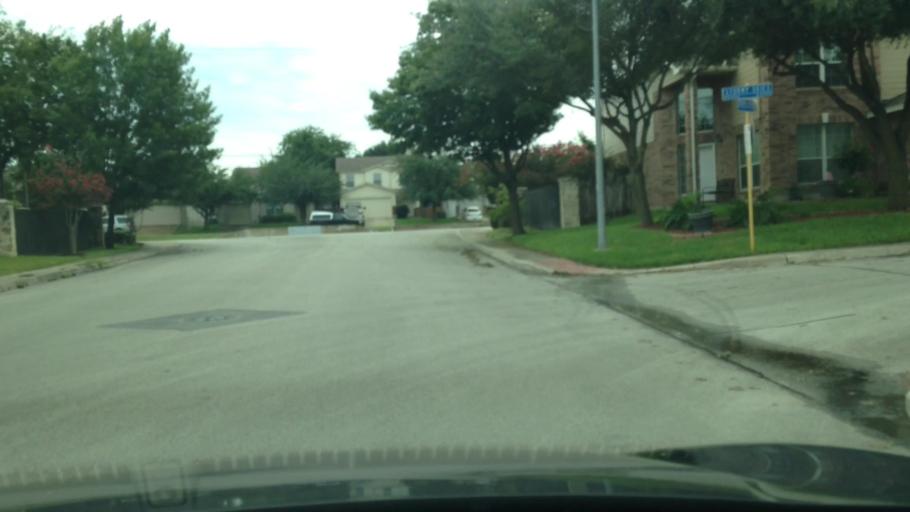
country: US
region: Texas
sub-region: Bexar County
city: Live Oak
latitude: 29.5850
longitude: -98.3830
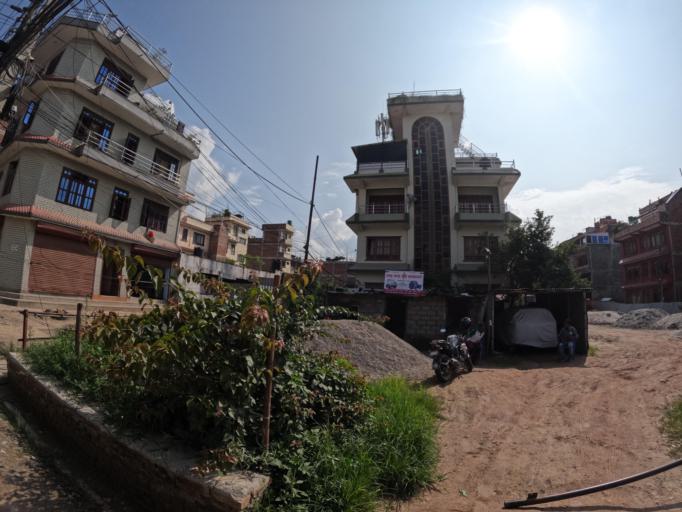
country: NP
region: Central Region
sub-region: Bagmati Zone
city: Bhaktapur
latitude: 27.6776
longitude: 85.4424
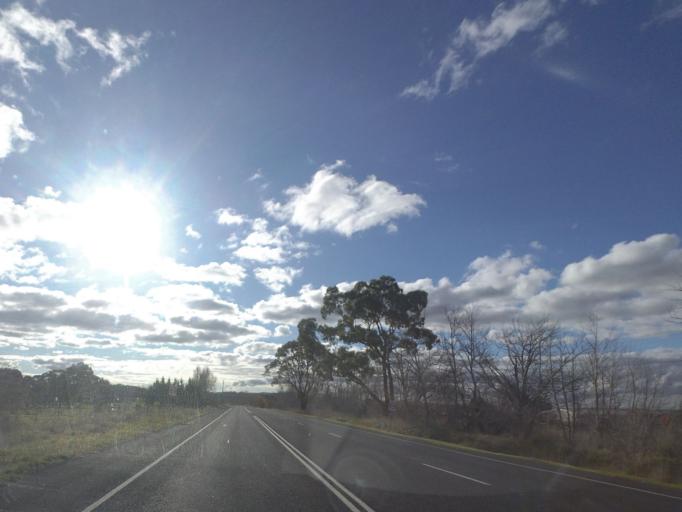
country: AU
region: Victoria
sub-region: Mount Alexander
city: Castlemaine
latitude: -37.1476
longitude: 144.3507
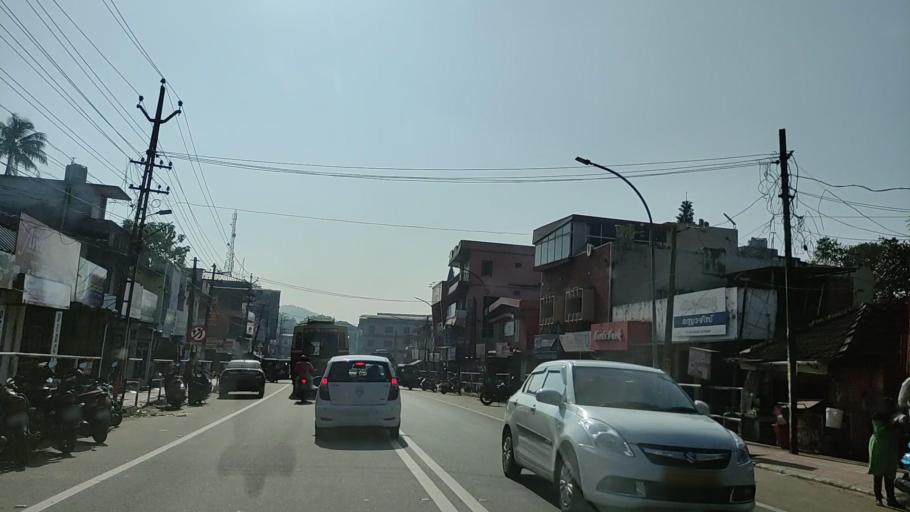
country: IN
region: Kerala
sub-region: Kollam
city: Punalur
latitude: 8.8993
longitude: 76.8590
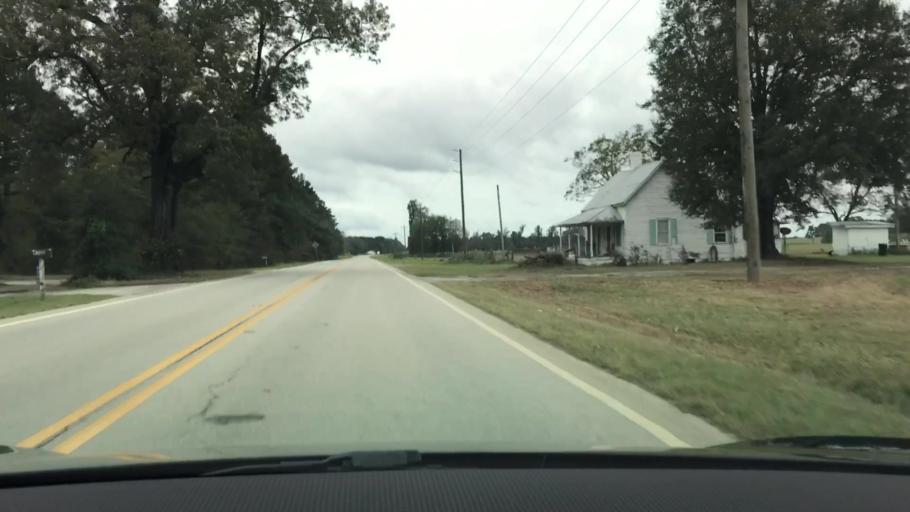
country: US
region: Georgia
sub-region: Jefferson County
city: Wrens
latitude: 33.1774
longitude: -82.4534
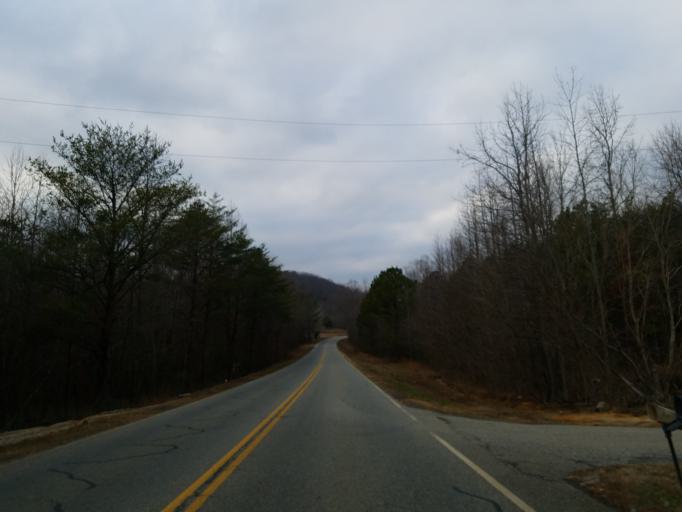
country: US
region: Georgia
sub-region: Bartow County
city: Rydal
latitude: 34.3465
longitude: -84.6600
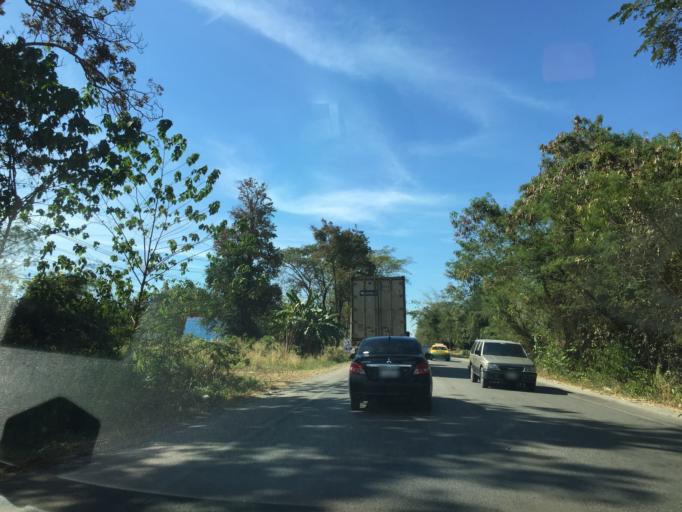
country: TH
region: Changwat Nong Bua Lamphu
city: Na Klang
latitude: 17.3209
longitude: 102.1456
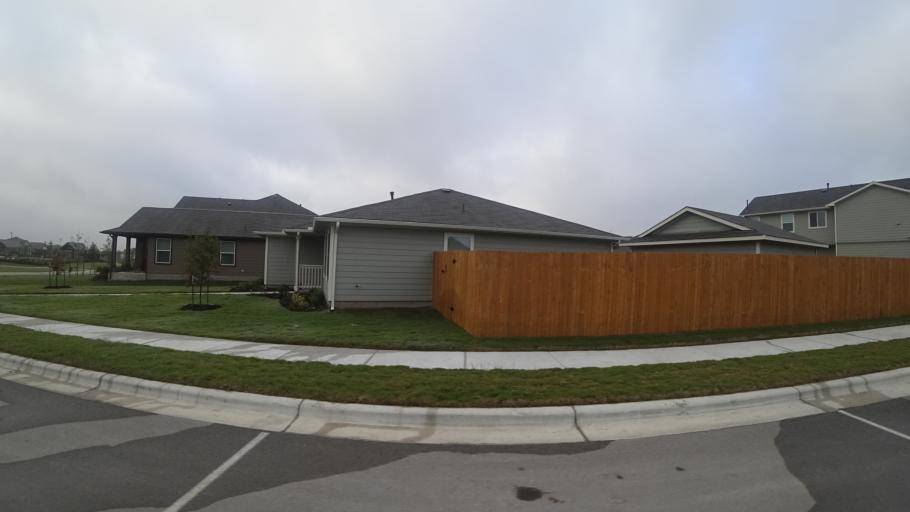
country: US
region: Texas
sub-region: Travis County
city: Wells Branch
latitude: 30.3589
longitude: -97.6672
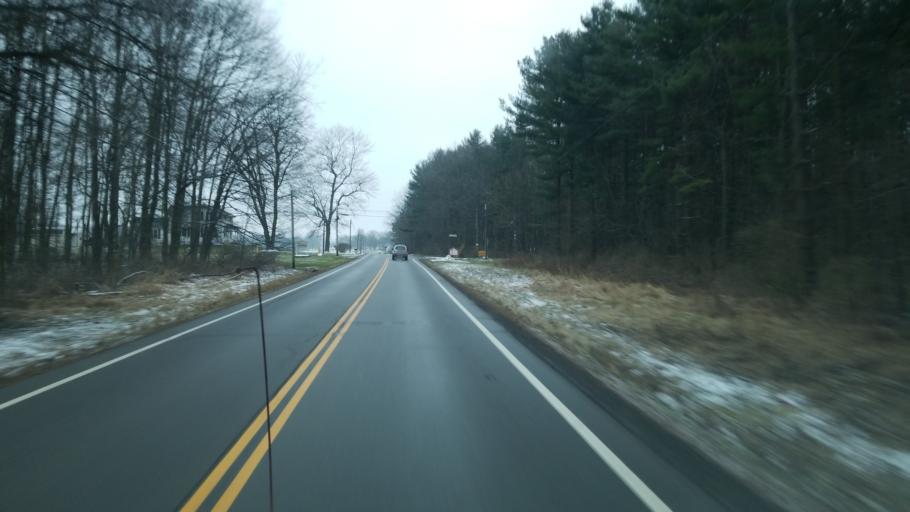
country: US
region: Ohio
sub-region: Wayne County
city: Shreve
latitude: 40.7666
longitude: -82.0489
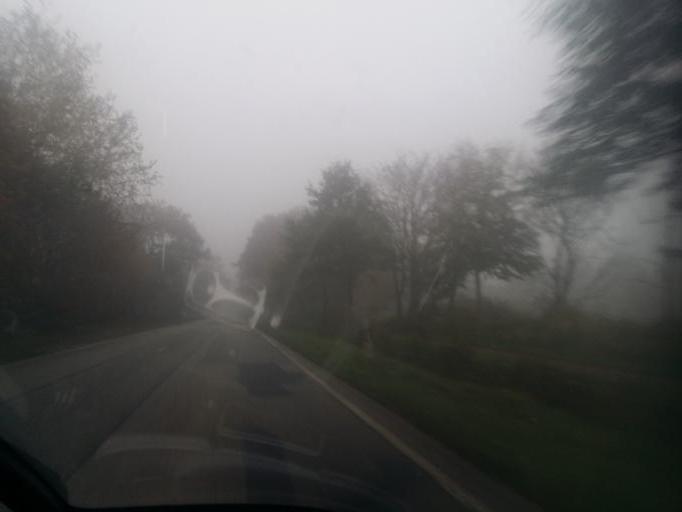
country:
.....
**Prompt:**
Please quote the lines above exactly, leaving out the pictures.

**Complete response:**
country: US
region: Texas
sub-region: Bexar County
city: Live Oak
latitude: 29.5850
longitude: -98.3830
country: NP
region: Central Region
sub-region: Bagmati Zone
city: Bhaktapur
latitude: 27.6776
longitude: 85.4424
country: AU
region: Victoria
sub-region: Mount Alexander
city: Castlemaine
latitude: -37.1476
longitude: 144.3507
country: IN
region: Kerala
sub-region: Kollam
city: Punalur
latitude: 8.8993
longitude: 76.8590
country: US
region: Georgia
sub-region: Jefferson County
city: Wrens
latitude: 33.1774
longitude: -82.4534
country: US
region: Georgia
sub-region: Bartow County
city: Rydal
latitude: 34.3465
longitude: -84.6600
country: TH
region: Changwat Nong Bua Lamphu
city: Na Klang
latitude: 17.3209
longitude: 102.1456
country: US
region: Texas
sub-region: Travis County
city: Wells Branch
latitude: 30.3589
longitude: -97.6672
country: US
region: Ohio
sub-region: Wayne County
city: Shreve
latitude: 40.7666
longitude: -82.0489
country:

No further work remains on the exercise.